The fastest gnocchi ever

You can even chop up some zucchini and onion and cook it in some butter and toss the cooked gnocchi in there!!  So many options…

The fastest gnocchi ever

You guys need to give this a try.  I want to know that I have convinced some of you to make some homemade pasta. Once you conquer this, you can do anything!!

The fastest gnocchi ever

The fastest gnocchi ever

Ricotta Gnocchi with Zucchini Flowers

The bright yellow zucchini flowers add a pretty seasonal touch to these easy gnocchi. But feel free to leave them out or add in your own special touches!!

Ingredients
  

  • 1 container (425 g) ricotta cheese (full fat if possible)
  • 1/2 cup Parmigiano Raggiano, grated
  • 1 1/2 cups all-purpose flour (you can also use bread flour)
  • 1 egg, lightly beaten
  • 4 large zucchini flowers, chopped (about 1/2 cup)
  • 1/2 tbsp each salt and pepper
  • 1/3 cup olive oil
  • 2 cups cherry tomatoes
  • 2 tbsp butter

Instructions
 

  • For the ricotta gnocchi, make a well in the ricotta and add your egg, cheese, zucchini flowers, salt and pepper. Now start adding 1 cup of flour and begin to mix. The dough should be a little tacky to touch, but it should form to make a soft smooth ball so keep adding flour until this happens. 
  • Cover with cling wrap and a dishtowel to prevent it from drying out and let it rest for 15 minutes to a few hours.
  • To finish forming the gnocchi, divide the dough into manageable pieces (I like to divide the dough into eighths).  Take each piece on a floured surface and roll into logs that measure between a ½ and ¾ inch. Cut the logs into ½- to ¾-inch pieces using a sharp knife
  • Some people use the base of a wicker basket and roll the gnocchi against this to create ridges, always using a thumb or middle finger (never the index because it is too small).

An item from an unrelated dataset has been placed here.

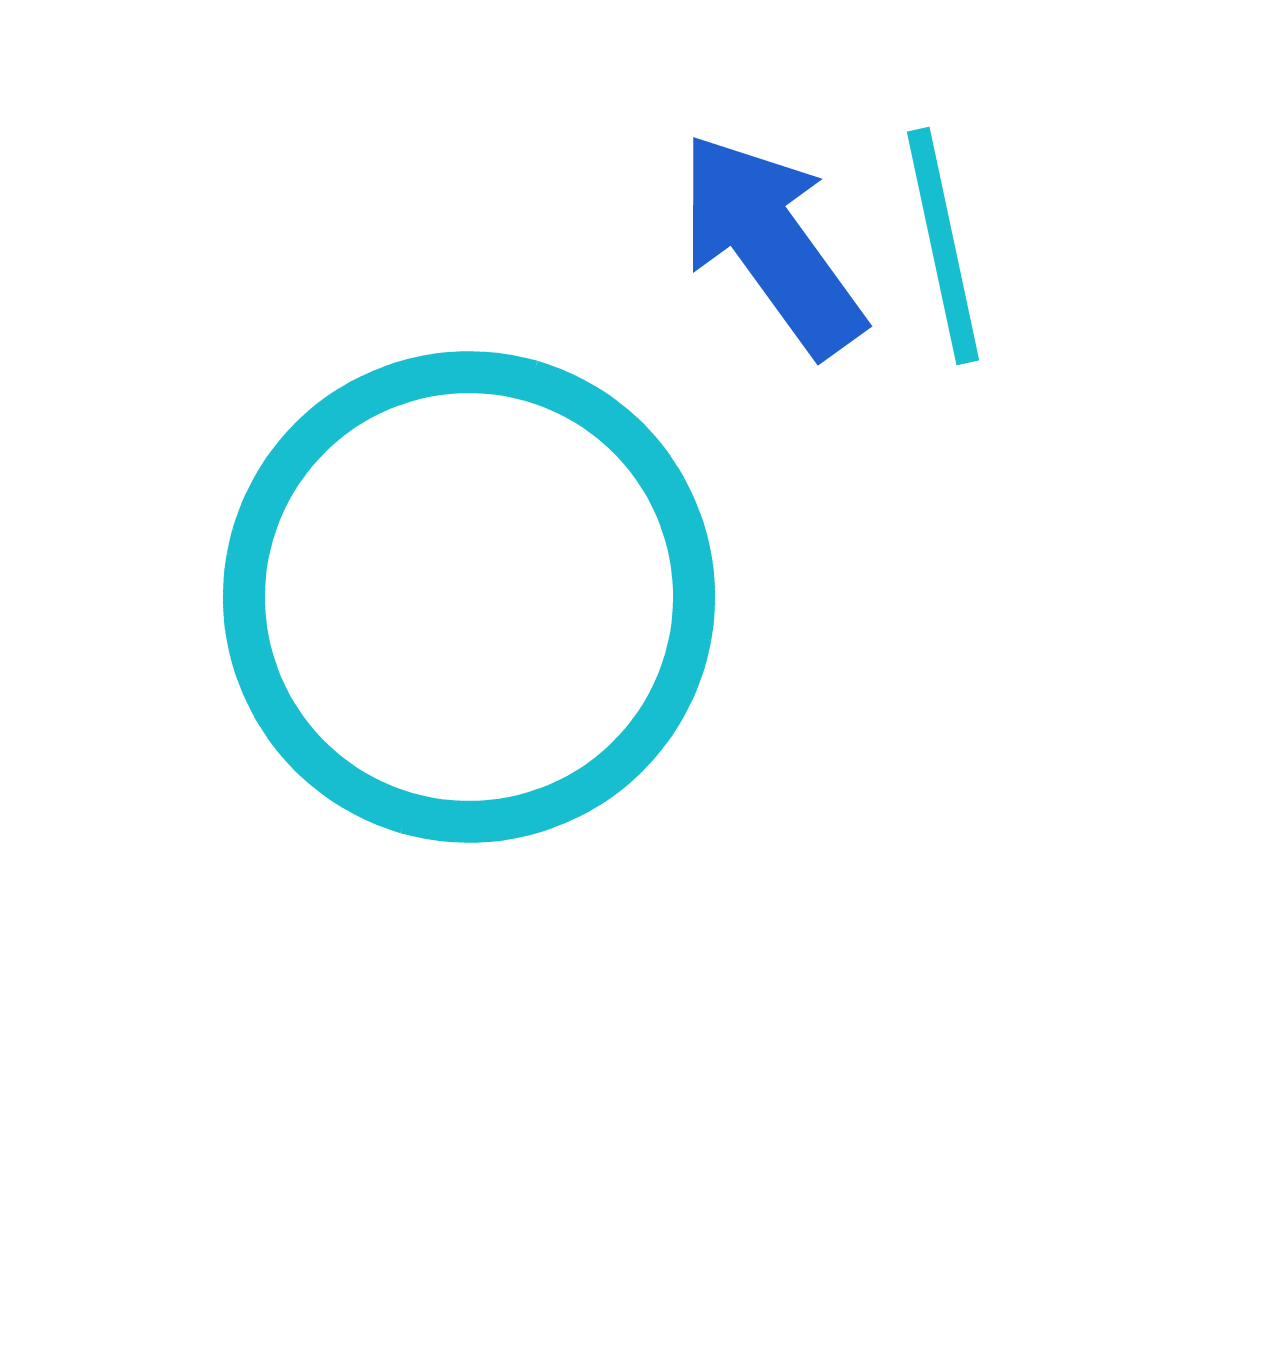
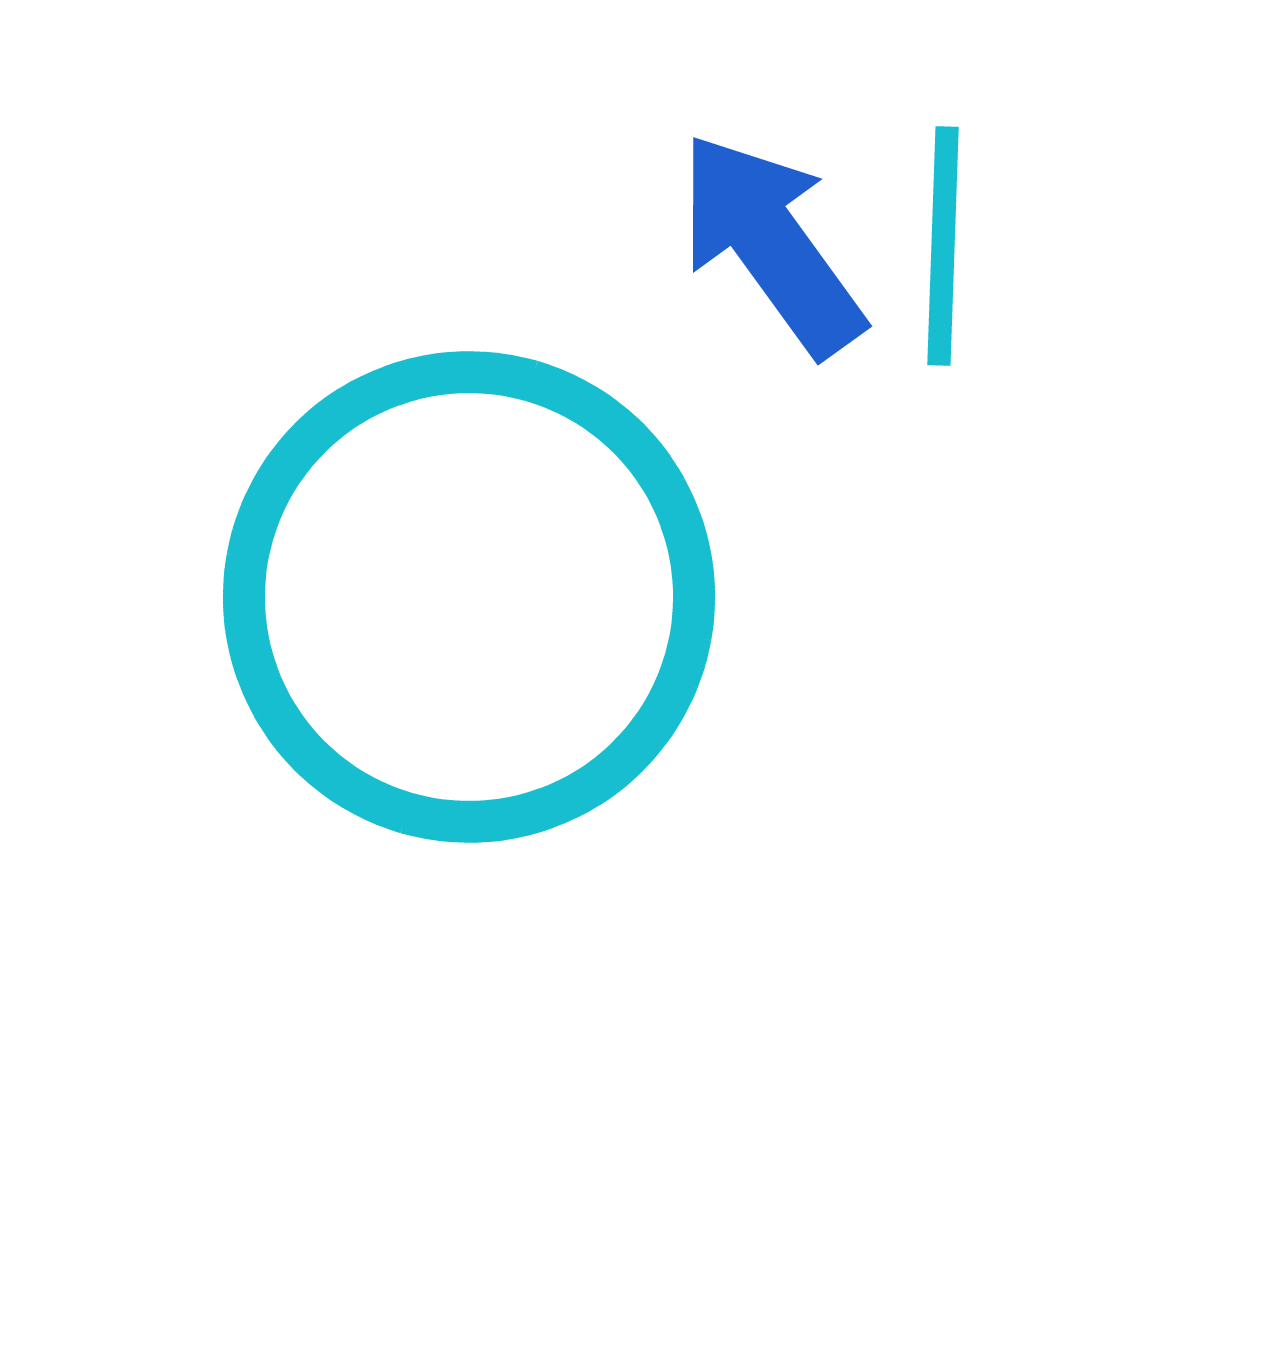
cyan line: rotated 14 degrees clockwise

There are also gadgets made specifically for rolling gnocchi but I find the gnocchi sticks to it and the ridges aren't deep enough. You can also use the tried and true method of the back of a fork.
  • Place the gnocchi on a floured surface and covered until ready to use (gnocchi freezes well, so make a big batch, freeze them on the cookie sheet and then once frozen, place them into a freezer bag and store for up to one month).
  • If you are cooking the gnocchi now, boil a large pot of water and salt quite heavily (the water should taste like sea water!); when the water is at a rolling boil, salt and place the gnocchi in the water and wait for them to float to the top (that's when they are ready).
  • Meanwhile, heat the oven to 400°F and place the tomatoes on a parchment lined baking sheet.  Pour oil over tomatoes, toss generously and season well with salt and pepper. Bake until browned, about 10-15 minutes.
  • Scrape all of the tomatoes into a large skillet and place over medium high heat.  Add in the cooked gnocchi and stir gently.  Add butter and stir until melted. Serve immediately with another grating of parmigiano if desired.